本文.
□ □ □
私は子供のころ、母から「お前はきりょうが悪いから、せめて、にこにこして人に対しなさい」とよくいわれた。

きりょうを悪く産んだのはおかあさんのせいでしょうと、私はむくれたが、あんまりよくいわれたので、つい、人に会うと、とっておきの笑顔をするようになり、きりょうは悪いけどあの子は、人なつこくて、愛きょうがあるといわれるようになった。

「世間には美人と言われる女もいるけど、とかく器量よく生まれついた女は、子供の頃から甘やかされて育つから、人間が練れてなくて、面白味のない女になっちまう。

器量は大したことないのに、ああ、いい女だねえって、人に思わせるのが、ほんとの美人というもんだよ」

『切に生きる』扶桑社


いい女と同様に、いい男、味のある大人の男には、また会いたいと感じさせる余韻がある。
□ □ □
提供データ.

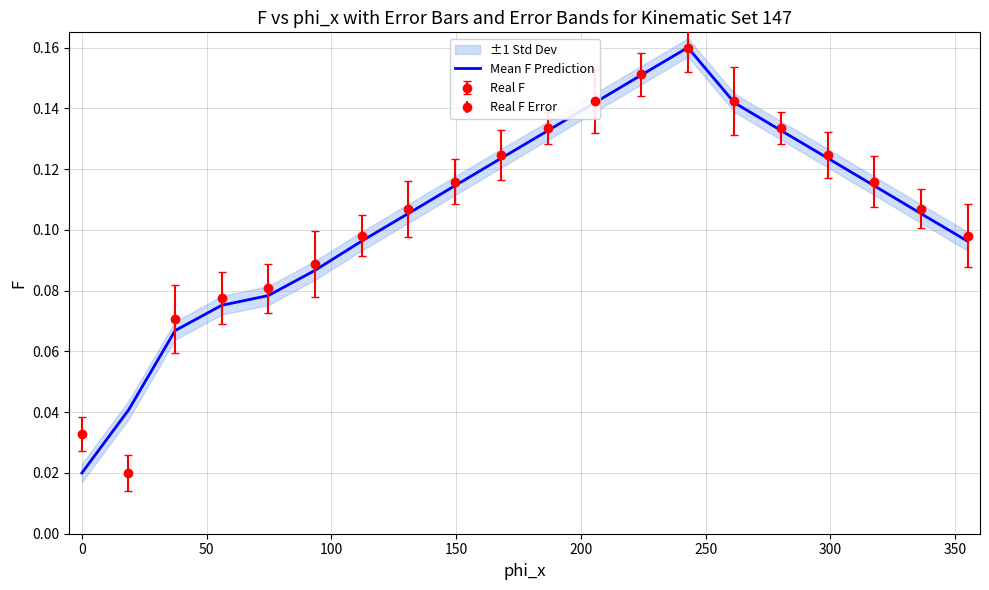

Reading left to right, list all the values displayed in this chart.

0.0	0.0	0.1	0.1	0.1	0.1	0.1	0.1	0.1	0.1	0.1	0.1	0.2	0.2	0.1	0.1	0.1	0.1	0.1	0.1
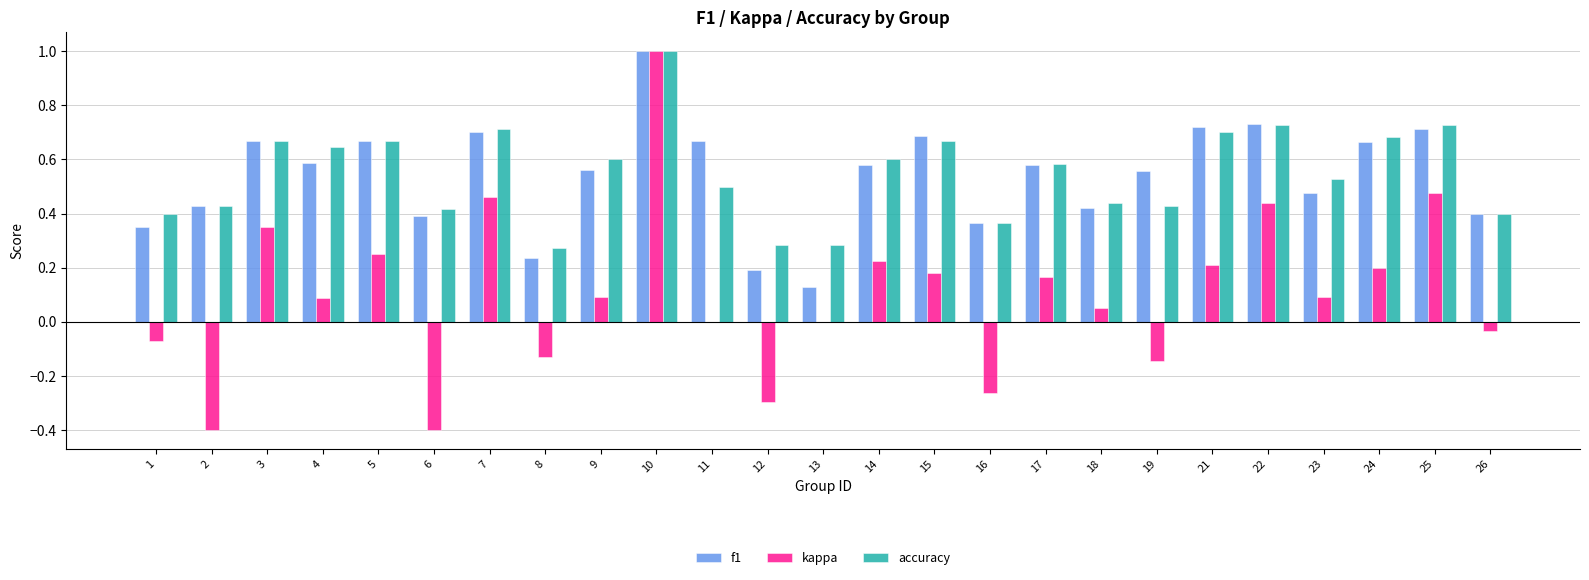

Does the chart contain stacked bars?

No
□ □ □
課題 1. 本文の「とかく器量よく生まれついた女は」で始まる一節によると、そうした女が面白味のない女になってしまうのはなぜですか。一～三文で説明してください。
課題 2. 器量と人の魅力を扱った本文の続きを、最後の文のあとから書き進めてください。
一覧はここでは使いません。

解答 1. 子供の頃から甘やかされて育つため、人間が練れていないからです。

解答 2.
余韻とは、深みであり、陰影だ。

いい女(男)とは…

「酸(す)いも甘いも噛(か)み分ける」という言葉があるが、人生経験を積んで、人の心の機微が分かる粋な人。

散々苦労をしていても、それが少しも顔に出ない人。

愛きょうがあって、笑顔の素敵な人。

持って生まれた器量の良し悪しではなく、「ああ、いい女(男)だねえ」と、しみじみ人に思わせるのが真に魅力的な人。

しみじみとは、心の底から深く感じることであり、余韻。

大人になったら、余韻のある人でありたい。